La parabola umana di Petit, ovviamente spettacolarizzata ma sempre in chiave totalmente empatica, diviene così Storia da tramandare ai posteri. Attraverso la magia di un Cinema capace di penetrare nella psicologia di un personaggio che fittizio non è mai stato proprio per la sua reale esistenza nel mondo. Un essere umano fatto di carne, ossa e, metaforicamente, celluloide. Philippe Petit potrebbe essere definito “l’uomo che si fece cinema”, poiché pochissimi come lui ne hanno incarnato l’essenza. Ed è proprio questo che rende The Walk un (quasi) capolavoro: la perfetta coincidenza tra meta-riflessività del mezzo ed il soggetto/oggetto, a seconda dei momenti del film, posto al centro del discorso. Quando Philippe (interpretato con totale aderenza al ruolo dall’ottimo Joseph Gordon-Levitt) attraversa sulla sin troppo sottile – almeno per noi al di là dello schermo – fune la distanza che separa le Twin Towers newyorchesi, gli spettatori sono lì con lui, a dispetto di qualsiasi effetto digitale, peraltro più che perfetto. Con il cuore in tumulto per un destino che già sappiamo eroico; perché trattasi di vita vissuta ed è poi lo stesso Petit/Gordon-Levitt, nel film, a rievocarne da sopravvissuto le sublimi sensazioni. E poco importa se, a livello di sceneggiatura, la parte preparatoria all’impresa è eccessivamente lunga ed alcuni personaggi, come ad esempio la Annie compagna di vita e avventure di Philippe, non abbiano il giusto risalto.
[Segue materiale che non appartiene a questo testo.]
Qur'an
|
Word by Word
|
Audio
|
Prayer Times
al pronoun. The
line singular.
Ciò che conta è la magia di una regia (rima obbligatoria…) che isola il funambolo da tutto e da tutti come Zemeckis fece già, in altre circostanze, con il Tom Hanks di Cast Away, facendone percepire con nitore pensieri ed emozioni. Contano i particolari in apparenza insignificanti: lo scambio di sguardi tra Petit e l’aspirante suicida che sale in cima al grattacielo proprio la mattina dell’impresa, a testimoniare che la vita può essere spesso solo un numero da assegnare. Oppure la nebbia che si dirada magicamente dopo i due o tre passi iniziali sulla fune, o ancora un gabbiano che guarda incuriosito l’uomo che volle, per lunghi, interminabili, minuti diventare un suo pari.
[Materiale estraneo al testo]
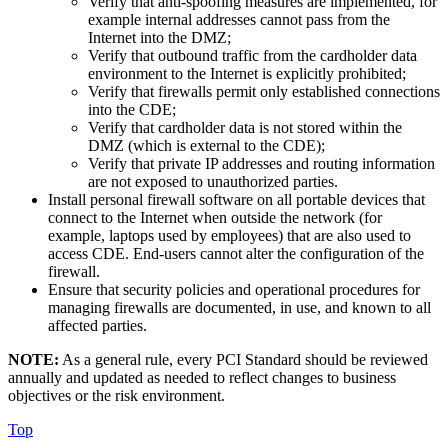
Verify that anti-spoofing measures are implemented, for
example internal addresses cannot pass from the
Internet into the DMZ;
Verify that outbound traffic from the cardholder data
environment to the Internet is explicitly prohibited;
Verify that firewalls permit only established connections
into the CDE;
Verify that cardholder data is not stored within the
DMZ (which is external to the CDE);
Verify that private IP addresses and routing information
are not exposed to unauthorized parties.
Install personal firewall software on all portable devices that
connect to the Internet when outside the network (for
example, laptops used by employees) that are also used to
access CDE. End-users cannot alter the configuration of the
firewall.
Ensure that security policies and operational procedures for
managing firewalls are documented, in use, and known to all
affected parties.
NOTE:
As a general rule, every PCI Standard should be reviewed
annually and updated as needed to reflect changes to business
objectives or the risk environment.
Top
Assecondato da una visione stereoscopica una volta tanto parte integrante e persino necessaria del testo filmico, The Walk è naturalmente composto della materia, lieve e inafferrabile di cui sono fatti i sogni. E la sala cinematografica riscopre, grazie a Zemeckis e company, la propria vocazione di unico luogo dove è possibile sognare, fisicamente, ad occhi ben aperti, in un felicissimo ritorno alla ingenua stupefazione del passato. Un messaggio di cui si fa fautrice anche l’ultimissima inquadratura del film, che vede le Torri Gemelle ben erette e inondate dal sole. Il famigerato undici settembre 2001, per qualche istante, non esiste più: il sogno può perpetuarsi all’infinito nella magnificenza assoluta sia del ricordo eterno della camminata nel cielo di Philippe Petit che nella innata capacità di ridisegnare il tempo da parte della Settima Arte.